Electrical & Computer Engineering     |     Carnegie Mellon

Wednesday, February 26, 12:00-1:00 p.m. HH-1112


JoAnn Paul
Carnegie Mellon University

Layered, Multi-Threaded, High-Level Performance Design for Programmable Heterogeneous Multiprocessor SoCs

A primary goal of high-level modeling is to efficiently explore a broad design space, converging on an optimal or near-optimal system architecture before moving to a more detailed design. Future SoCs will be more like Programmable Heterogeneous Multiprocessors (PHMs) than RTL-based ASIC designs or ISA-based processor designs; the absence of a modeling abstraction such as RTL or ISA makes high-level modeling especially challenging. This talk motivates and evaluates a high-level, layered software-on-hardware performance modeling environment called MESH. The validity of the MESH modeling abstractions is established by comparing the outcome of the high-level model with a corresponding low-level, cycle-accurate instruction set simulator. We model a network processor and show that both high and low level models converge on the same architecture when design modifications are classified as good or bad performance impacts.

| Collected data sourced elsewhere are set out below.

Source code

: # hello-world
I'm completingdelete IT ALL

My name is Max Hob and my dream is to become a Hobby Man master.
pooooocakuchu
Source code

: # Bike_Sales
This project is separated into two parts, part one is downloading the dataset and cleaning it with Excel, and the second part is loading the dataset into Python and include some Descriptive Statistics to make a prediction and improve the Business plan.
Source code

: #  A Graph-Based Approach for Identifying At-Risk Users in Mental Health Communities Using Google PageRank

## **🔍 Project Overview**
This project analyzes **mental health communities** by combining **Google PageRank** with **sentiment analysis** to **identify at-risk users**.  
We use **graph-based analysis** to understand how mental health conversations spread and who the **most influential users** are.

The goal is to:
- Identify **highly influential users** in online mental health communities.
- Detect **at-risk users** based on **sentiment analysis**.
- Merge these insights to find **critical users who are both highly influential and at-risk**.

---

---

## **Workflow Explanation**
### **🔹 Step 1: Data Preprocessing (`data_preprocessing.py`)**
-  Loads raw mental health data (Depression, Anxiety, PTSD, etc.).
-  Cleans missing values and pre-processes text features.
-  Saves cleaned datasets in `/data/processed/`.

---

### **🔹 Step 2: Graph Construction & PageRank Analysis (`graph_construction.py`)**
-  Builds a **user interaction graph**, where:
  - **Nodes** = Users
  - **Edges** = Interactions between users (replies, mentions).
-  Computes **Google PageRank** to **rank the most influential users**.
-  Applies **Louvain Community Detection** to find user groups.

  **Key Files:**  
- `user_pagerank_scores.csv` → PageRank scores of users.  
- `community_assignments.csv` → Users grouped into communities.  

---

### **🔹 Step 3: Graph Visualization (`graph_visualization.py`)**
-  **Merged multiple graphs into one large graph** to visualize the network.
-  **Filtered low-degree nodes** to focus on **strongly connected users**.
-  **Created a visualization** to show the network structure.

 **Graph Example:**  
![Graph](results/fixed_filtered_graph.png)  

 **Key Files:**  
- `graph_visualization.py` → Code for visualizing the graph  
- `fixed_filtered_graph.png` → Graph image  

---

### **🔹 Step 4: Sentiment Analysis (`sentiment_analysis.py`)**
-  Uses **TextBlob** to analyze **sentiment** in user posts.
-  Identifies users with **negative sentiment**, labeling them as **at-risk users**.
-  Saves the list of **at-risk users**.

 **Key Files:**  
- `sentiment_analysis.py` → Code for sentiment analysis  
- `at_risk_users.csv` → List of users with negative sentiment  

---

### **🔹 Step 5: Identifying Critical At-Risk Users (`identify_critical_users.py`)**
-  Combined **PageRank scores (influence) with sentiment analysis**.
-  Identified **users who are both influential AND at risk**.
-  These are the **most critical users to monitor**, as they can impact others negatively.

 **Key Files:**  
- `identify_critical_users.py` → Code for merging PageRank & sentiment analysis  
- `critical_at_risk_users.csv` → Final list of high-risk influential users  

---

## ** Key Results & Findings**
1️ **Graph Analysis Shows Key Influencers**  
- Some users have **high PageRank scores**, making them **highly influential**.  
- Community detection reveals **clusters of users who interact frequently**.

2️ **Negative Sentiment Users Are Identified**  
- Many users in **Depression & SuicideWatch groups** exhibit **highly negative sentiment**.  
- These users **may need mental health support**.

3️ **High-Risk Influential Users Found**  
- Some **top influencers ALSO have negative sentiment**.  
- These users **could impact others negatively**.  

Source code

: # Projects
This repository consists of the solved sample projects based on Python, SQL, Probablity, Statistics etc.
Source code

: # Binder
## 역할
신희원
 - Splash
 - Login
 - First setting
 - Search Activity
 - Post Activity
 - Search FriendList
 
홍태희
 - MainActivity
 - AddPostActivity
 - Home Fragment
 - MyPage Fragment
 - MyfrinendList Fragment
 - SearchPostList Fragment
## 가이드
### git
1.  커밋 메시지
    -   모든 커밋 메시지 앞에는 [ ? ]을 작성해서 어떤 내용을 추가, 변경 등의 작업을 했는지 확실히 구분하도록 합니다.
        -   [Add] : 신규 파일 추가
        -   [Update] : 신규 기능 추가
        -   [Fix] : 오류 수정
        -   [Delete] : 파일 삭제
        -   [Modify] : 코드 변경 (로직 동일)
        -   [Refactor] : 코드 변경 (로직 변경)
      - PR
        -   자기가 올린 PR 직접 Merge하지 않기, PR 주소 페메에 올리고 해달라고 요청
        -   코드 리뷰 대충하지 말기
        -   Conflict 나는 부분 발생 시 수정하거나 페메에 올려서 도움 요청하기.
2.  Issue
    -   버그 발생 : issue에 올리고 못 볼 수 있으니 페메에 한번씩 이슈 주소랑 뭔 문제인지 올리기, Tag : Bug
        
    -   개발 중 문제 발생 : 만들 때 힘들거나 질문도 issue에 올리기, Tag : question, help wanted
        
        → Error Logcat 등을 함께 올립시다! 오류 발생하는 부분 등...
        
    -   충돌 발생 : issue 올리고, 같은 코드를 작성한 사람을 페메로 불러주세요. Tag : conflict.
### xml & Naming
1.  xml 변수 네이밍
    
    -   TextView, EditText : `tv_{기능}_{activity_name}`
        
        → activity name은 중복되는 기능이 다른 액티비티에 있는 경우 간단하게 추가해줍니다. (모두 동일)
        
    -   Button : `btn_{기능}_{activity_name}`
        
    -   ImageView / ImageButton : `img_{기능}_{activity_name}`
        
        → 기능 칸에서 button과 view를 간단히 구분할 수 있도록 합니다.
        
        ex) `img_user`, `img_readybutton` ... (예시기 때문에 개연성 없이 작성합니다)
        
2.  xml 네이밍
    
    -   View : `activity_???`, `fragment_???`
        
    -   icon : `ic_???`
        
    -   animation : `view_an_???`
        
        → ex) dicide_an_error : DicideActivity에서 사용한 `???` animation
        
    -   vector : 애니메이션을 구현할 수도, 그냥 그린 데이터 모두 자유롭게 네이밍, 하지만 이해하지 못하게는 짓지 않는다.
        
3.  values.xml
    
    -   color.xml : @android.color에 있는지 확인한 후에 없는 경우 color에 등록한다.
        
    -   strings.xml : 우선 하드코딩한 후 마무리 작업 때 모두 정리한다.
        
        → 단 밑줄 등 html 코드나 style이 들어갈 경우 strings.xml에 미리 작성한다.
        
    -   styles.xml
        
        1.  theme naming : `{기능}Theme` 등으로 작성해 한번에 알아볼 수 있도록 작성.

JoAnn M. Paul is Research Faculty in the Department of Electrical and Computer Engineering at Carnegie Mellon University since 2000. Prior to that she was a Visiting Assistant Professor there since 1997. She received her Ph.D. in Electrical Engineering from the University of Pittsburgh, publishing her research in a unique 3-D pipeline for L-U Factorization with minimal latency and maximum throughput using processing elements of two computations per cycle. Her industrial experience (including positions at Tartan, Formtek, and Westinghouse) has included design of hardware and software for safety-critical systems and design of real-time and debug kernels. She is a Licensed Professional Engineer (PA). Her research focus is the modeling and design abstractions for Programmable Heterogeneous Multiprocessor SoCs, where she is a part of the MESH team at CMU.